The Court of Appeal concluded that that the higher dispute threshold was the appropriate standard. As it is within the court’s inherent jurisdiction to prevent abuse of the court process, a balanced approach is required to prevent frivolous disputes from being alleged just to stave off the presentation of a winding up petition when, in fact, there is no genuine dispute of debt.

Judgment

Permission to appeal to the Federal Court was granted, with the fundamental issue before the Federal Court being the standard or threshold that a debtor must meet to restrain a presentation of a winding-up petition if the alleged debt is subject to an arbitration clause.

The Federal Court rejected the Salford approach and endorsed the higher threshold, the bona fide threshold, set out in Sian Participation.

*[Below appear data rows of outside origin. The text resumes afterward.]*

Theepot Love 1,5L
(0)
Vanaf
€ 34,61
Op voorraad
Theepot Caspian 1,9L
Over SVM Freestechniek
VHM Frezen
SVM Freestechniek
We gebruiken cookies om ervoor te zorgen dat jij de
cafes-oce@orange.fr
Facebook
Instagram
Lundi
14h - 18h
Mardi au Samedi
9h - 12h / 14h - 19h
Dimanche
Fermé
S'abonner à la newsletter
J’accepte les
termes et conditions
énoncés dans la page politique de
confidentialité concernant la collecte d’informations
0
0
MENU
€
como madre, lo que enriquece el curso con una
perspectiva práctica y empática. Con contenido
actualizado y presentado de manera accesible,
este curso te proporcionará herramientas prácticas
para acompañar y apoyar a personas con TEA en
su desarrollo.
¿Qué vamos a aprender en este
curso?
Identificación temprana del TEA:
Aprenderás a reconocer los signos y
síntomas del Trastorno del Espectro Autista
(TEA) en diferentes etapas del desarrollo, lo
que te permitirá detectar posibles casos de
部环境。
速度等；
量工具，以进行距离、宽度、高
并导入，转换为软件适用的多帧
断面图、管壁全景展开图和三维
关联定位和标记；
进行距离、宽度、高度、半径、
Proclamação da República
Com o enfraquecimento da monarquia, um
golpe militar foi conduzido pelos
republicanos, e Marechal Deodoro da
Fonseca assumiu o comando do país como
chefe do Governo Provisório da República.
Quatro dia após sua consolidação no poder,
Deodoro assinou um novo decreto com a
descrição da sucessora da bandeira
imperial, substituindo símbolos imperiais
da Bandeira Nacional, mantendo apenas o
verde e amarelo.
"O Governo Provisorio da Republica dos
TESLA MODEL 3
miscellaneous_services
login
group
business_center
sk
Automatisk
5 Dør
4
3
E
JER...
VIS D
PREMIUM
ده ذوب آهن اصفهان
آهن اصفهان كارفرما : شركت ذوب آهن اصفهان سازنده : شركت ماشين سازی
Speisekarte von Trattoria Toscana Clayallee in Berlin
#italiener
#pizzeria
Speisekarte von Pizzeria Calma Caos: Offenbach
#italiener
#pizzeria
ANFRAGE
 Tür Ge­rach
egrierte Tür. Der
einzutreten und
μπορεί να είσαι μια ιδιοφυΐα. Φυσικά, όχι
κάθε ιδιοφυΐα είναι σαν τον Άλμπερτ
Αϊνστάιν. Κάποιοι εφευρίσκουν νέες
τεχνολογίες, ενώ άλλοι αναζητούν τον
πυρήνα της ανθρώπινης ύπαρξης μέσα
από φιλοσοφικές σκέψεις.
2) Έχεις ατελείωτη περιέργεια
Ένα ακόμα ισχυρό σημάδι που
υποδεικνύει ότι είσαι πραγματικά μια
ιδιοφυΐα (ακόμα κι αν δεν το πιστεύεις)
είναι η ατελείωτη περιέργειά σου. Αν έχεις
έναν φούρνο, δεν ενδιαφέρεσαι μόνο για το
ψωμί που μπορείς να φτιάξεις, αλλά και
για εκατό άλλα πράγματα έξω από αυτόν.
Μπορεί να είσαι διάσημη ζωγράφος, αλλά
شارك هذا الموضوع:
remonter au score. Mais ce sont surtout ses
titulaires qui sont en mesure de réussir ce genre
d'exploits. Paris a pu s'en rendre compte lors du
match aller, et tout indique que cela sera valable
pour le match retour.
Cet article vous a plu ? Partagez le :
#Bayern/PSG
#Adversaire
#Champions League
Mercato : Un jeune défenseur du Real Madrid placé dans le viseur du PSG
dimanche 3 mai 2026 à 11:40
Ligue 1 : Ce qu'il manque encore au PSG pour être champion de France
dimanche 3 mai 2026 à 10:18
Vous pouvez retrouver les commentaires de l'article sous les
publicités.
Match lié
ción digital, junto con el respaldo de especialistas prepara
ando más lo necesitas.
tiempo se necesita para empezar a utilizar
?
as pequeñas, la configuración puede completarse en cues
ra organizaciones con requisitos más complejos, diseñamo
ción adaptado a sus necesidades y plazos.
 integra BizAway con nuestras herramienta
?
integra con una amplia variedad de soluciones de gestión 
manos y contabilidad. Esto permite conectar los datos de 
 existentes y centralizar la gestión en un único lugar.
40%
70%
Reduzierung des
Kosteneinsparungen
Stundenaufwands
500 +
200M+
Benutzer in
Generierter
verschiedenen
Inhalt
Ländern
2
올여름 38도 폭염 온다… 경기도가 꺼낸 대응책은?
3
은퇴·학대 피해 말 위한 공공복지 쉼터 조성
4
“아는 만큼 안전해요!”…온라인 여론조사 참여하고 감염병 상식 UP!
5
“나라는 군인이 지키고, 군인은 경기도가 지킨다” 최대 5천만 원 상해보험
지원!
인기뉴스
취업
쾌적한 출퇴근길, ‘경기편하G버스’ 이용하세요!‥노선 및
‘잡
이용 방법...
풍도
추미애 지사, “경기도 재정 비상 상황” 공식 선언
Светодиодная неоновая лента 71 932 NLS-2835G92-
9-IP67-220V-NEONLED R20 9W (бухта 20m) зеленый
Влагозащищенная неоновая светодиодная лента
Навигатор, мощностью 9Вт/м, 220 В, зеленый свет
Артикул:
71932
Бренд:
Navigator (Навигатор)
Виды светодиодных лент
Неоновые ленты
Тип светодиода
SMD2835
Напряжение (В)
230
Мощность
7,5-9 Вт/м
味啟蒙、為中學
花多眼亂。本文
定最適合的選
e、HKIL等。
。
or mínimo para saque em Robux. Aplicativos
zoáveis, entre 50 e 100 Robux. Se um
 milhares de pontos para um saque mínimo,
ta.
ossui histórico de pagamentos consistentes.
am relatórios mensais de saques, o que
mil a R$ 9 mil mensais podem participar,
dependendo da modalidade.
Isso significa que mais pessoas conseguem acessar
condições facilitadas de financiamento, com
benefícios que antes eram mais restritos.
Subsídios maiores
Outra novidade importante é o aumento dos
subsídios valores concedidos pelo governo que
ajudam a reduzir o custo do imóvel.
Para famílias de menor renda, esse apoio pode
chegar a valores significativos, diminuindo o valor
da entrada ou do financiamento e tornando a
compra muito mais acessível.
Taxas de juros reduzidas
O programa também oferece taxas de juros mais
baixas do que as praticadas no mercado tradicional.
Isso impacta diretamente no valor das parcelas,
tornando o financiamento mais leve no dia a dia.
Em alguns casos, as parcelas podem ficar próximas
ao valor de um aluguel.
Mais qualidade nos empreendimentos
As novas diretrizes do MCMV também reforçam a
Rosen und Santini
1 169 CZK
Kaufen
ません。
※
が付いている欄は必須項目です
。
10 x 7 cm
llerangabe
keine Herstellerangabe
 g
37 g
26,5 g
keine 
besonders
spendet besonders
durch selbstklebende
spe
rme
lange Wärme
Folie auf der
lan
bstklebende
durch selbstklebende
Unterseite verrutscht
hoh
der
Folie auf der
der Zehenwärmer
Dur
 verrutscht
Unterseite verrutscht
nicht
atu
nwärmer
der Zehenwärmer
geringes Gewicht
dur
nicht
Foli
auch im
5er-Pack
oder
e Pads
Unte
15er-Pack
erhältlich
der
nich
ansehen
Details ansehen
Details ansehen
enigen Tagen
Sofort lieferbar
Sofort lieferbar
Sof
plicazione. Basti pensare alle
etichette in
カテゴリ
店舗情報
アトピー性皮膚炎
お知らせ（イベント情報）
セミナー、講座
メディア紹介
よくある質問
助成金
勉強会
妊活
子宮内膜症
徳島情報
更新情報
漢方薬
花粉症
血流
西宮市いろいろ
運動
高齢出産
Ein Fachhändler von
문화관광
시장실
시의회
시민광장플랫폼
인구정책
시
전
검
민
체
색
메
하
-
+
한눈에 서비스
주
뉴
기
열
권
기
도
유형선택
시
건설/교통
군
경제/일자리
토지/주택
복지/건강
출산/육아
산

The court held that a court’s role when hearing a winding-up petition is to determine whether the debtor is insolvent in order to decide if a collective process should be started for the orderly distribution of the debtor’s assets on a proportionate (pari passu) basis; the court is not adjudicating on a dispute which is a subject matter of the arbitration agreement. It is therefore not justifiable to import the statutory provisions of the Arbitration Act 2005 into the statutory provisions for winding-up under the Companies Act 2016.

The Federal Court decision was also driven by the need to balance the policy of party autonomy that underpins arbitration with the policy considerations for winding-up, including the need to preserve the assets of an insolvent company for distribution to its creditors. Giving undue weight to the arbitration process would defeat these policy considerations and undermine the policy objectives of the law relating to a company’s winding-up. A balance is achieved by adopting the higher threshold of assessing whether a debt is genuinely disputed on substantial grounds when deciding whether to allow, restrain, or dismiss a winding-up petition involving a disputed debt that is subject to an arbitration agreement.

In the present matter, the Federal Court found that even under the bona fide dispute threshold, the existence and quantum of the alleged debt were indeed genuinely disputed on substantial grounds.

However, as the debt was not clearly established on the facts, an injunction to restrain a winding-up petition was justified. The court found that the parties should resolve the merits of their dispute in arbitration as originally agreed and reversed the Court of Appeal’s decision.

Comment

This decision is a landmark apex court decision that resolves longstanding tension between arbitration and insolvency law in Malaysia, by providing much-needed guidance on how Malaysian courts should approach winding-up proceedings where the alleged debt is subject to an arbitration agreement. Departing from the Salford decision that has been adopted in some other jurisdictions, the Federal Court affirmed that the appropriate standard is the higher threshold of whether the debt is genuinely disputed on substantial grounds.

The mere existence of an arbitration agreement does not, by itself, preclude the court from entertaining a creditor’s petition. If the debt is not genuinely disputed, creditors ought not to be deprived of their statutory right to initiate winding-up proceedings.

Accordingly, parties involved in such disputes must be prepared to substantiate their claims or defences with a sufficient factual basis. Bare assertions and reliance on the existence of an arbitration agreement will not suffice. The debtor must show a real, bona fide dispute grounded in substantial facts.

From a policy perspective, the decision strikes an important balance. On one hand, it upholds the principle of party autonomy that underpins arbitration - courts will honour the parties’ agreement to resolve disputes privately, where appropriate. On the other, it ensures that arbitration agreements are not used as a shield against insolvency law, which serves a broader public function by preserving an insolvent company’s assets for fair distribution among all creditors.